* _ASSIGNMENT_:
Do these statements agree with the passage below on chivalric romances and Don Quixote: (a) Juan de Silva published Don Policisne de Beocia in 1602; (b) Don Quixote was the reason de Silva's book became the last of its kind; (c) the curate condemns the Amadis of Gaul to be destroyed at once? Answer yes or no for each, quoting the words of the passage that decide it.
━━━ SUPPLIED TEXT ━━━
Yet even among the Spanish grandees many continued to keep this kind of
literature in vogue, and were just as ardent readers as the innkeeper
in the
first part of Cervantes’ novel. After fifty years of dissolutely
prosecuting
novels of knight-errantry, Juan de Silva thought it still worthwhile to
publish
his Don Policisne
de Beocia in 1602. The book was placed
on the
index of forbidden books within days. Three years later appeared the
first part
of the Don Quixote, apparently a
satire on the chivalrous romance, of which the reprint was to receive
explicit
approbation by the highest authority. Hardly a coincidence! De Silva’s
book was
to remain the last of its kind, but the Don
Quixote was not the cause of it. In other
words, Cervantes’ publication
appeared to be
strictly toeing the line of existing law. The satirical gripe was
more
than a frivolous ploy of the author. Yet notice the curate’s defense of
some of
the forbidden books in Part 1, Chapter VI. The Amadis of
Gaul is given a stay of execution, the Palmin of England honorably exiled
to the
upper bookshelf and the curate even praises the History of
the famous Knight Tirante el
Blanco as “a treasury of enjoyment
and a mine of recreation.” Either the chief inquisitor of Spain –
obviously an intelligent man – was in a generous mood, or he already
considered the whole affair as a nonissue, and was willing to overlook
the faux
pas.
━━━ EXTRACTED ENTRIES ━━━
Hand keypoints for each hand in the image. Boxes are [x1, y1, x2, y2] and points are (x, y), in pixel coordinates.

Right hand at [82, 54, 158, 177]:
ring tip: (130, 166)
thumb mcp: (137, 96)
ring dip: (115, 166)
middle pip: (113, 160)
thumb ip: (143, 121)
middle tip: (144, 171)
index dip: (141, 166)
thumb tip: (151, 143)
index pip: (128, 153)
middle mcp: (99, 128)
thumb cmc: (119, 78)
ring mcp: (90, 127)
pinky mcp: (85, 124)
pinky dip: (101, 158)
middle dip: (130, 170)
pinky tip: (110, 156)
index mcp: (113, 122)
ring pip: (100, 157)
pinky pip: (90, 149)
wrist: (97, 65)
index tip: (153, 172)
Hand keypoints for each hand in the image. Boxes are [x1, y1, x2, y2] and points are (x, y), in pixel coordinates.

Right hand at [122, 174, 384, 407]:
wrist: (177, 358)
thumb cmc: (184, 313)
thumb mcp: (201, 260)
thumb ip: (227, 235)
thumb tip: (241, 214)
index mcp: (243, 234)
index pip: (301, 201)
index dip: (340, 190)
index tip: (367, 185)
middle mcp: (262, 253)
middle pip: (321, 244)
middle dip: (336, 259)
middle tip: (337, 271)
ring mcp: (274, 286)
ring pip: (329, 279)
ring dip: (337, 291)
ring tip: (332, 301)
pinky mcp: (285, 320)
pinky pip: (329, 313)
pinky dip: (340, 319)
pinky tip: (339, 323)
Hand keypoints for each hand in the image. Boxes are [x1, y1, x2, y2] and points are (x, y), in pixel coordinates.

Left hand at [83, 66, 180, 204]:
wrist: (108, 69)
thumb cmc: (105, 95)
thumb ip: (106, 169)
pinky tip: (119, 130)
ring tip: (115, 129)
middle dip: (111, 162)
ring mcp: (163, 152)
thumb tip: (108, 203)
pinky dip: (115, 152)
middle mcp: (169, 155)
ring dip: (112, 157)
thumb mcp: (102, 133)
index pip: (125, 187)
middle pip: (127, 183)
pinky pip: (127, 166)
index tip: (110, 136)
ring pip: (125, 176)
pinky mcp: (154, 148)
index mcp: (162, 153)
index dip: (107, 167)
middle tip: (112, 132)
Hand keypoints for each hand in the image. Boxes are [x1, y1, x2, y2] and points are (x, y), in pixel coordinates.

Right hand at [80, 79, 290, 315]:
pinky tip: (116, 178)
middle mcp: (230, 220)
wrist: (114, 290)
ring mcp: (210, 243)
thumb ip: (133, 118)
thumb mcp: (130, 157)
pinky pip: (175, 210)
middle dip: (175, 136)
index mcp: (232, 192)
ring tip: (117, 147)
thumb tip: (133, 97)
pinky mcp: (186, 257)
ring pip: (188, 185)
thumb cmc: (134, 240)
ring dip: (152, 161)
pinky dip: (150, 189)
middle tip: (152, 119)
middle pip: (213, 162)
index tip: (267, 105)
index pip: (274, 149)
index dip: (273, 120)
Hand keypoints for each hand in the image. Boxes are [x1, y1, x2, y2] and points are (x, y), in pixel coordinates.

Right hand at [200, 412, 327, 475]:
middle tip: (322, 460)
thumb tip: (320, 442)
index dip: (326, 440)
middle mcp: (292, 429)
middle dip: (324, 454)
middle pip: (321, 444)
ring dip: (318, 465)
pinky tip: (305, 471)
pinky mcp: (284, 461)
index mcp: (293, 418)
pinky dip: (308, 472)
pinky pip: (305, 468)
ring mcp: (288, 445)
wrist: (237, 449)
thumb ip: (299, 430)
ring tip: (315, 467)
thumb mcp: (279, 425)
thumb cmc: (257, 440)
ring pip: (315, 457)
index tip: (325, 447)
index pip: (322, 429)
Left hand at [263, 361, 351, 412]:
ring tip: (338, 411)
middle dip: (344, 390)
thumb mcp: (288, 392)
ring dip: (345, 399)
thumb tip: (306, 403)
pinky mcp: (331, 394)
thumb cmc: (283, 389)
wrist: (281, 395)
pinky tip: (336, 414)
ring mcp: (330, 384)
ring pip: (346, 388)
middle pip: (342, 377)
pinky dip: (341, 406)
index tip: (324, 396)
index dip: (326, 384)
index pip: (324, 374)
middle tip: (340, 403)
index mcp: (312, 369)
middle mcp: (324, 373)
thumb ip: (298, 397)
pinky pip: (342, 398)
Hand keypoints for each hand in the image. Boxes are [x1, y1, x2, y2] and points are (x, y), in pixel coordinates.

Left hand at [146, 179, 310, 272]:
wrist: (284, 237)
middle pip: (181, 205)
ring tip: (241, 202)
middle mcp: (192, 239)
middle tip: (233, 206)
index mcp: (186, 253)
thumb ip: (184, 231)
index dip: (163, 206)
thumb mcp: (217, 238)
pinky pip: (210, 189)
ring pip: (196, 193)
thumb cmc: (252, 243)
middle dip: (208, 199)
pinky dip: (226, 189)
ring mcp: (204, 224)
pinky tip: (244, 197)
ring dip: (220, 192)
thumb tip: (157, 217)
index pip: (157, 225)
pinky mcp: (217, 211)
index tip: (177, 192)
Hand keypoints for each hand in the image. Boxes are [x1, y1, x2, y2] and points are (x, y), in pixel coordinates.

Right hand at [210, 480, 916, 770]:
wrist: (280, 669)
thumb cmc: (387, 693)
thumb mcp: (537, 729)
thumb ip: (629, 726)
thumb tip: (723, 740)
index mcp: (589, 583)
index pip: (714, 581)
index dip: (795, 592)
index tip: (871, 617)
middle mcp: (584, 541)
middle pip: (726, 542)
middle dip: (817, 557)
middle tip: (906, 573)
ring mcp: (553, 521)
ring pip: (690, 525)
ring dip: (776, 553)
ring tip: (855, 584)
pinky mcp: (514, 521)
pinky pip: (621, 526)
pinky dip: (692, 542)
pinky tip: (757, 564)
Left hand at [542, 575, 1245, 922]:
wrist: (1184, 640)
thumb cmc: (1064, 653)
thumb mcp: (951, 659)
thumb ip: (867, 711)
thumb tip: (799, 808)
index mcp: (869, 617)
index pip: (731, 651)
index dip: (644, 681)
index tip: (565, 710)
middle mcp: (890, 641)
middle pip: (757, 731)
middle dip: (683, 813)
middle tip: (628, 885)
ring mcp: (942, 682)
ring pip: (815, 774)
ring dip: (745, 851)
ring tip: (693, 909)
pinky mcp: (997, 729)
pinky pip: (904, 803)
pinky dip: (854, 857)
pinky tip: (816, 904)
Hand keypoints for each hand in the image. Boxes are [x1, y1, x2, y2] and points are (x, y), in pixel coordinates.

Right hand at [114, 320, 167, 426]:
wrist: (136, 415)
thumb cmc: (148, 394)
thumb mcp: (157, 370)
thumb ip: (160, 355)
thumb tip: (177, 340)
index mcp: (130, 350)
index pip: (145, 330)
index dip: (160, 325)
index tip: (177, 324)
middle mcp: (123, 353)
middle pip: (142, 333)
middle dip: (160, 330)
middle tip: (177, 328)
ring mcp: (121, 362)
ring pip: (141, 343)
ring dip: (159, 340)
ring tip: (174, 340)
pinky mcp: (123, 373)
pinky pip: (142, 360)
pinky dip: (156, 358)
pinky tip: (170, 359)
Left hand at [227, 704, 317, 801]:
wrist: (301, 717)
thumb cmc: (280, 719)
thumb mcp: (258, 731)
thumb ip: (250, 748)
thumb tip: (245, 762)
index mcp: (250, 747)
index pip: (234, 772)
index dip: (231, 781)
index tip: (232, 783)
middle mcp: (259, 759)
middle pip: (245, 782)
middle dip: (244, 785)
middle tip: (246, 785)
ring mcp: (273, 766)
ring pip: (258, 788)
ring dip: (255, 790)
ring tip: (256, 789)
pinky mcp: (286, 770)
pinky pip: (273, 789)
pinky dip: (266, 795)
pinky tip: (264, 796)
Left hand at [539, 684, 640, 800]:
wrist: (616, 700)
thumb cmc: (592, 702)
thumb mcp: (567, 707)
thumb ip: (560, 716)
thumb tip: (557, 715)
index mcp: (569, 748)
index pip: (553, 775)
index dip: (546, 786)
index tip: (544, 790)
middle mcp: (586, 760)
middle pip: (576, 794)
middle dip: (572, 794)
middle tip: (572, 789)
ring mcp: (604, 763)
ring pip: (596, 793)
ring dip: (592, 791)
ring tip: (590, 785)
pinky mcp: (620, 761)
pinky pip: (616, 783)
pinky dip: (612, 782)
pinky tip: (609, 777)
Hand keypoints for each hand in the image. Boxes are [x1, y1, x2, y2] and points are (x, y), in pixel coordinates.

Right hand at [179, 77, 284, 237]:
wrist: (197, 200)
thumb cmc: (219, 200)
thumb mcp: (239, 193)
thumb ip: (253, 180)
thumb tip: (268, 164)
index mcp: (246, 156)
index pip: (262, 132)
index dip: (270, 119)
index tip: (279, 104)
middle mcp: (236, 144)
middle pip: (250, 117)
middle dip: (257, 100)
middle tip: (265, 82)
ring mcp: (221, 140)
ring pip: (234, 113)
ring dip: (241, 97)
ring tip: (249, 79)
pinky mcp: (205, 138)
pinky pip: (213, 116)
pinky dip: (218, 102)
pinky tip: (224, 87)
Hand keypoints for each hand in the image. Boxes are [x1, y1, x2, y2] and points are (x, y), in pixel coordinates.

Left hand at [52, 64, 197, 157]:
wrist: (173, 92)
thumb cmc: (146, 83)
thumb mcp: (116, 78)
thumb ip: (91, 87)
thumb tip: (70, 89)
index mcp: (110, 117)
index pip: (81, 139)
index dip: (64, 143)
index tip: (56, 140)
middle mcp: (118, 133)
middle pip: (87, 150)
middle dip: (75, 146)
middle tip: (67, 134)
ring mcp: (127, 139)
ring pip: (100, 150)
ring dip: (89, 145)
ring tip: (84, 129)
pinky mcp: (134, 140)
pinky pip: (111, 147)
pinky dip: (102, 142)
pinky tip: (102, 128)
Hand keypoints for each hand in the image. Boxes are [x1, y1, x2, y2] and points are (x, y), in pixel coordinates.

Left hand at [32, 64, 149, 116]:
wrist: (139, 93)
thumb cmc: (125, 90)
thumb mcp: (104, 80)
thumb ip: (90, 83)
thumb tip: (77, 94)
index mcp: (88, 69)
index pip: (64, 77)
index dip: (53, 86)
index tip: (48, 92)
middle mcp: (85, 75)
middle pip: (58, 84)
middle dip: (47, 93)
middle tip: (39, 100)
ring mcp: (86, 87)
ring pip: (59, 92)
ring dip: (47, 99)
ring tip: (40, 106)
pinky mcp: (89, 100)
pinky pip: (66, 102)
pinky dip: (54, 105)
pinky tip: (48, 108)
━━━
* _RESPONSE_:
(a) Yes: "his Don Policisne de Beocia in 1602."
(b) No: "but the Don Quixote was not the cause of it."
(c) No: "The Amadis of Gaul is given a stay of execution"